In The Thin Green Line: The Money Secrets of the Super Wealthy (March 10, 2015/$27.00 hardcover), Paul Sullivan, the Wealth Matters columnist for The New York Times, draws upon his experience writing about today's One Percent to show how others can make better financial decisions—and come to terms with what money means to them.

Sullivan draws a distinction between being wealthy and being rich. Wealthy means having more money than you need to do all the things you want to do. "It wasn't a number so much as a psychological feeling: you weren't worried about running out of money because you had more than enough, even if it might be less than someone who was worried about going broke," he writes. Rich, on the other hand, is a number—"and as we saw in the Great Recession, one that did not equate to being financially secure," Sullivan notes.

Sullivan thinks of the distinction between the two as a thin green line, a simple metric by which people can measure their financial stability going forward. The amount of money you earn matters less than what side of the line your financial life falls on. Above it, you're wealthy, even if you're a retired teacher with a pension and modest savings. Below it, you're going to struggle even if you're a Porsche-driving executive who most anyone would consider rich. The line is an important tool to help visualize your position in every aspect of your financial life, from investing, saving, and managing debt to spending, giving away, and thinking about the money you have.

Sullivan argues that without an ability to predict how changes to society and government are going to impact people, more and more responsibility will fall to individuals to make the key decisions that will protect their financial futures. "Knowing the difference between being wealthy and being rich is the difference between living a secure or a fraught life," he states. "To ensure we will not be at the whim of decisions and forces we can't control, we need to change our behavior around money."

Sullivan divides The Thin Green Line into five sections:

  • The first looks at how we think about money and wealth and why being honest about our fears and insecurities around the two is the only way we can make rational decisions.
  • The second looks at three ways to save money, which are not how most people think about saving.
  • The third looks at spending, from how not to go broke to how to enjoy money to how best to use it to educate your children.
  • The fourth looks at giving money away, from charity to inheritances.
  • The fifth looks at the science of testing how we think and talk about money under stress, which is when most people are forced to worry about the decisions they have made—or not.

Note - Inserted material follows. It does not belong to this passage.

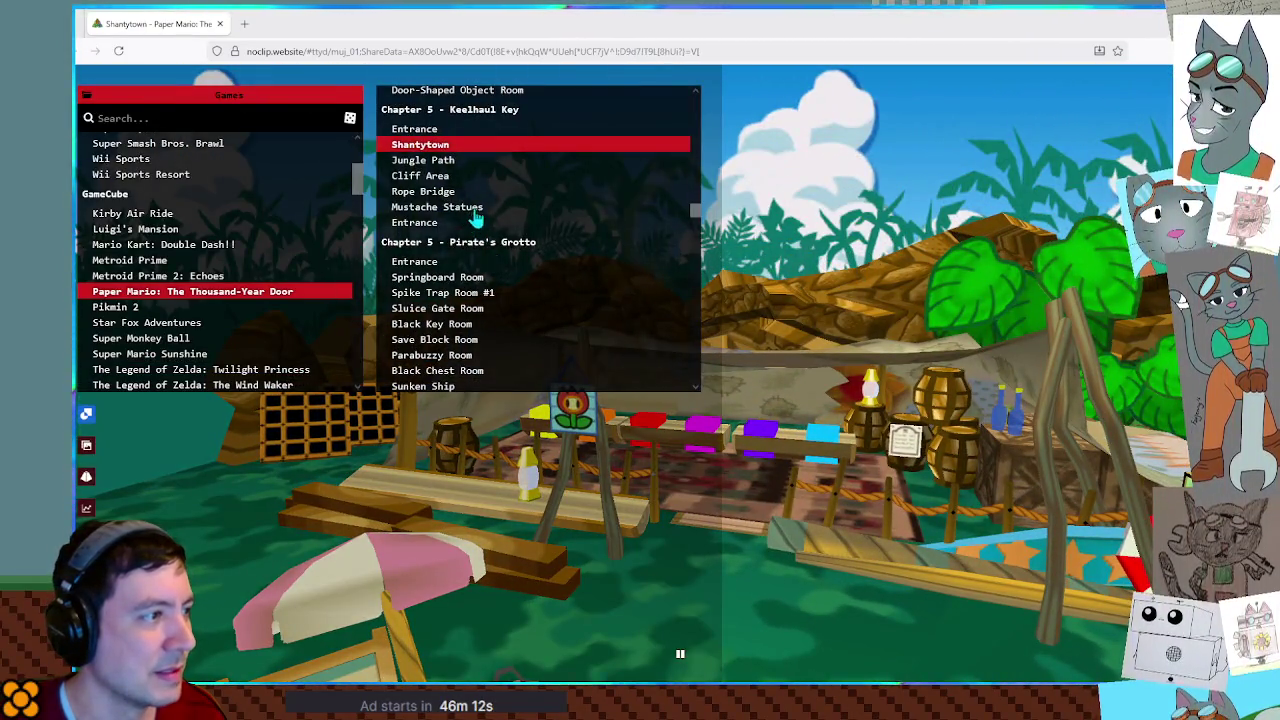
scroll(476, 216, down, 1)
scroll(540, 196, down, 1)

"The goal of it all," Sullivan says, "is to empower people to make financial choices that will help them feel wealthy, not enable them to act rich."


ABOUT THE AUTHOR

Paul Sullivan writes the Wealth Matters column for The New York Times and is the author of Clutch: Why Some People Excel Under Pressure and Others Don't. His articles have appeared in Fortune, Conde Nast Portfolio, the International Herald Tribune, Barron's, the Boston Globe, and Food & Wine. From 2000 to 2006, he was a reporter, editor, and columnist at the Financial Times. A graduate of Trinity College and the University of Chicago, Sullivan lives in Fairfield County, Connecticut, with his family.